The little caravan struggled against the wind all the rest of the day; and that night there was no sleeping in a tent for anybody. The next day, however, things went better.

“Oh! I see over there a beautiful lake of blue water and palm-trees beside it,” cried Fatimah. “Look, mother,” she said, waking her mother, from a doze and pointing across the sandy plain.

“Indeed it looks as though there were water and trees ahead,” said her mother; but Al-Abukar answered: “Nay, it is but a mirage.”

“But we can see the ripple of the water; it must be real,” persisted Fatimah.

“Nay,” said the camel man, and shielding his eyes with his hand, he peered at the strange sight. “The camels say nothing,” he continued, “and they are wise and can always tell when water is near. If it were real water they would begin to whine and groan.” Sure enough, as they went toward the mirage, it faded away altogether, the lake, trees, and all.

“But it did look real, did it not, father?” said Fatimah.

“Ah, so has thought many a poor traveller to his undoing, when he was lost in the desert and was dying of thirst,” answered her father. “He thinks he sees cool water and green trees ahead of him, and hurries along to reach them, only to find that the mocking mirage has faded away and that there is nothing there but the hot sand of the desert.”

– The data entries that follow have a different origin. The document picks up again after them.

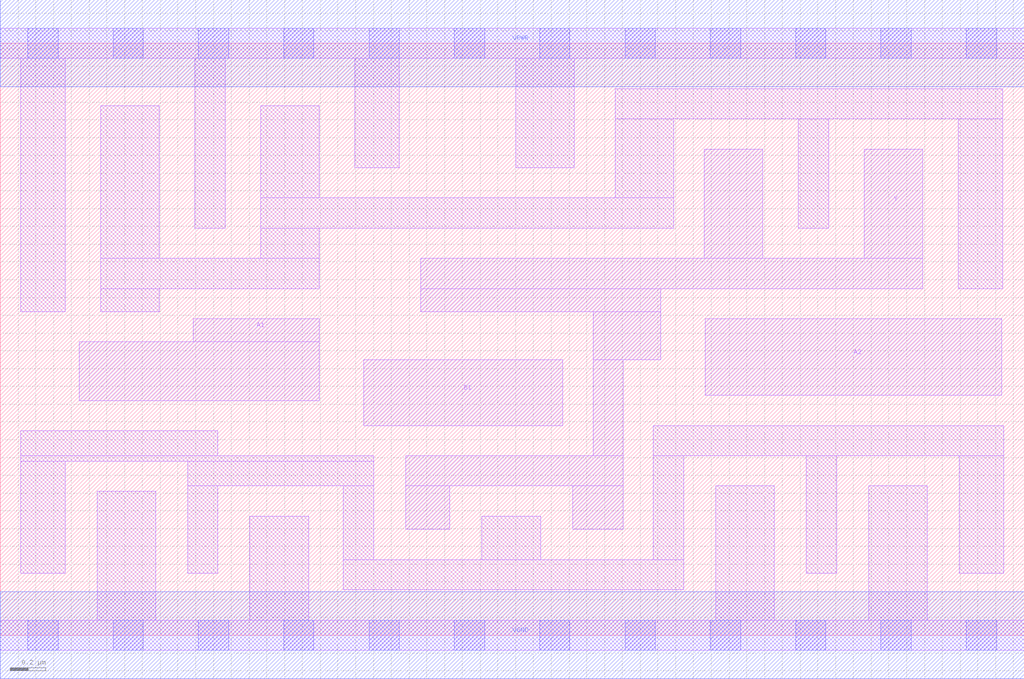
<source format=lef>
# Copyright 2020 The SkyWater PDK Authors
#
# Licensed under the Apache License, Version 2.0 (the "License");
# you may not use this file except in compliance with the License.
# You may obtain a copy of the License at
#
#     https://www.apache.org/licenses/LICENSE-2.0
#
# Unless required by applicable law or agreed to in writing, software
# distributed under the License is distributed on an "AS IS" BASIS,
# WITHOUT WARRANTIES OR CONDITIONS OF ANY KIND, either express or implied.
# See the License for the specific language governing permissions and
# limitations under the License.
#
# SPDX-License-Identifier: Apache-2.0

VERSION 5.5 ;
NAMESCASESENSITIVE ON ;
BUSBITCHARS "[]" ;
DIVIDERCHAR "/" ;
MACRO sky130_fd_sc_ls__o21ai_4
  CLASS CORE ;
  SOURCE USER ;
  ORIGIN  0.000000  0.000000 ;
  SIZE  5.760000 BY  3.330000 ;
  SYMMETRY X Y ;
  SITE unit ;
  PIN A1
    ANTENNAGATEAREA  1.116000 ;
    DIRECTION INPUT ;
    USE SIGNAL ;
    PORT
      LAYER li1 ;
        RECT 0.445000 1.320000 1.795000 1.650000 ;
        RECT 1.085000 1.650000 1.795000 1.780000 ;
    END
  END A1
  PIN A2
    ANTENNAGATEAREA  1.116000 ;
    DIRECTION INPUT ;
    USE SIGNAL ;
    PORT
      LAYER li1 ;
        RECT 3.965000 1.350000 5.635000 1.780000 ;
    END
  END A2
  PIN B1
    ANTENNAGATEAREA  0.780000 ;
    DIRECTION INPUT ;
    USE SIGNAL ;
    PORT
      LAYER li1 ;
        RECT 2.045000 1.180000 3.165000 1.550000 ;
    END
  END B1
  PIN Y
    ANTENNADIFFAREA  1.478400 ;
    DIRECTION OUTPUT ;
    USE SIGNAL ;
    PORT
      LAYER li1 ;
        RECT 2.280000 0.595000 2.530000 0.840000 ;
        RECT 2.280000 0.840000 3.505000 1.010000 ;
        RECT 2.365000 1.820000 3.715000 1.950000 ;
        RECT 2.365000 1.950000 5.190000 2.120000 ;
        RECT 3.220000 0.595000 3.505000 0.840000 ;
        RECT 3.335000 1.010000 3.505000 1.550000 ;
        RECT 3.335000 1.550000 3.715000 1.820000 ;
        RECT 3.960000 2.120000 4.290000 2.735000 ;
        RECT 4.860000 2.120000 5.190000 2.735000 ;
    END
  END Y
  PIN VGND
    DIRECTION INOUT ;
    SHAPE ABUTMENT ;
    USE GROUND ;
    PORT
      LAYER met1 ;
        RECT 0.000000 -0.245000 5.760000 0.245000 ;
    END
  END VGND
  PIN VPWR
    DIRECTION INOUT ;
    SHAPE ABUTMENT ;
    USE POWER ;
    PORT
      LAYER met1 ;
        RECT 0.000000 3.085000 5.760000 3.575000 ;
    END
  END VPWR
  OBS
    LAYER li1 ;
      RECT 0.000000 -0.085000 5.760000 0.085000 ;
      RECT 0.000000  3.245000 5.760000 3.415000 ;
      RECT 0.115000  0.350000 0.365000 0.980000 ;
      RECT 0.115000  0.980000 2.100000 1.010000 ;
      RECT 0.115000  1.010000 1.225000 1.150000 ;
      RECT 0.115000  1.820000 0.365000 3.245000 ;
      RECT 0.545000  0.085000 0.875000 0.810000 ;
      RECT 0.565000  1.820000 0.895000 1.950000 ;
      RECT 0.565000  1.950000 1.795000 2.120000 ;
      RECT 0.565000  2.120000 0.895000 2.980000 ;
      RECT 1.055000  0.350000 1.225000 0.840000 ;
      RECT 1.055000  0.840000 2.100000 0.980000 ;
      RECT 1.095000  2.290000 1.265000 3.245000 ;
      RECT 1.405000  0.085000 1.735000 0.670000 ;
      RECT 1.465000  2.120000 1.795000 2.290000 ;
      RECT 1.465000  2.290000 3.790000 2.460000 ;
      RECT 1.465000  2.460000 1.795000 2.980000 ;
      RECT 1.930000  0.255000 3.845000 0.425000 ;
      RECT 1.930000  0.425000 2.100000 0.840000 ;
      RECT 1.995000  2.630000 2.245000 3.245000 ;
      RECT 2.710000  0.425000 3.040000 0.670000 ;
      RECT 2.900000  2.630000 3.230000 3.245000 ;
      RECT 3.460000  2.460000 3.790000 2.905000 ;
      RECT 3.460000  2.905000 5.640000 3.075000 ;
      RECT 3.675000  0.425000 3.845000 1.010000 ;
      RECT 3.675000  1.010000 5.645000 1.180000 ;
      RECT 4.025000  0.085000 4.355000 0.840000 ;
      RECT 4.490000  2.290000 4.660000 2.905000 ;
      RECT 4.535000  0.350000 4.705000 1.010000 ;
      RECT 4.885000  0.085000 5.215000 0.840000 ;
      RECT 5.390000  1.950000 5.640000 2.905000 ;
      RECT 5.395000  0.350000 5.645000 1.010000 ;
    LAYER mcon ;
      RECT 0.155000 -0.085000 0.325000 0.085000 ;
      RECT 0.155000  3.245000 0.325000 3.415000 ;
      RECT 0.635000 -0.085000 0.805000 0.085000 ;
      RECT 0.635000  3.245000 0.805000 3.415000 ;
      RECT 1.115000 -0.085000 1.285000 0.085000 ;
      RECT 1.115000  3.245000 1.285000 3.415000 ;
      RECT 1.595000 -0.085000 1.765000 0.085000 ;
      RECT 1.595000  3.245000 1.765000 3.415000 ;
      RECT 2.075000 -0.085000 2.245000 0.085000 ;
      RECT 2.075000  3.245000 2.245000 3.415000 ;
      RECT 2.555000 -0.085000 2.725000 0.085000 ;
      RECT 2.555000  3.245000 2.725000 3.415000 ;
      RECT 3.035000 -0.085000 3.205000 0.085000 ;
      RECT 3.035000  3.245000 3.205000 3.415000 ;
      RECT 3.515000 -0.085000 3.685000 0.085000 ;
      RECT 3.515000  3.245000 3.685000 3.415000 ;
      RECT 3.995000 -0.085000 4.165000 0.085000 ;
      RECT 3.995000  3.245000 4.165000 3.415000 ;
      RECT 4.475000 -0.085000 4.645000 0.085000 ;
      RECT 4.475000  3.245000 4.645000 3.415000 ;
      RECT 4.955000 -0.085000 5.125000 0.085000 ;
      RECT 4.955000  3.245000 5.125000 3.415000 ;
      RECT 5.435000 -0.085000 5.605000 0.085000 ;
      RECT 5.435000  3.245000 5.605000 3.415000 ;
  END
END sky130_fd_sc_ls__o21ai_4

</source>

A mirage really is nothing more than a sort of reflection of some very distant object projected into the sky through the hot, dry air of the desert. Sometimes the desert traveller sees a phantom city in the clouds, and sometimes a ship, as if it were floating on the sandy waves of the desert instead of on the ocean; but it is all a delusion and not real.

From now on, the little Bedouins began to remark that they were leaving the desert behind them. They began to pass some houses, and then small villages of mud huts with roofs of palm-leaves. Around these villages were little fields divided off by low ridges of earth. There were orchards of fruit-trees, and Hamid and Rashid rode up to one of these and bought some pomegranates.

“Did ever anything taste nicer?” said Fatimah. And they all agreed with her as they ate the sweet, pink pomegranate seeds.

Soon they were riding through great groves of date-palms, and shortly caught a glimpse of the city shining white through the trees still some distance away.

“Oh, Hamid! I believe that is my father yonder,” cried Rashid, as he caught sight of several horsemen riding toward them.

It was true; it was the Sharif, Rashid’s father, who, with a party of relatives, had come out to meet them. Rashid galloped forward, and in another moment was in the arms of his father.

The caravan came to a halt, and, after many greetings on all sides, got under way again, and they all rode together into the city.

“Is not the big city a wonderful place?” whispered little Fatimah to her mother as they rode through the great city gates of stone, the walls of which were painted with broad bands of yellow and red. She had never before seen a large city.

“Keep clear of the sides, O camel men! shouted out Nassar-Ben, who had hard work guiding his little caravan through the narrow, winding streets. The camel men had to run behind their charges, prodding them with sticks and crying out: “Go in the middle of the road! O! Hé! O! Hi!”

Finally they came to the great square called the “Kneeling Place of the Camels,” because all the caravans which came into the city were obliged to unload or encamp there. On one side of the square was the house in which Rashid lived. “Welcome to our house,” said the Sharif, as he led his friends through a gateway and into a large courtyard.

Here they dismounted. Rashid’s mother and his big brother, Ali, and all the other relations and servants rushed out to meet them. And wasn’t Rashid glad to see them all again!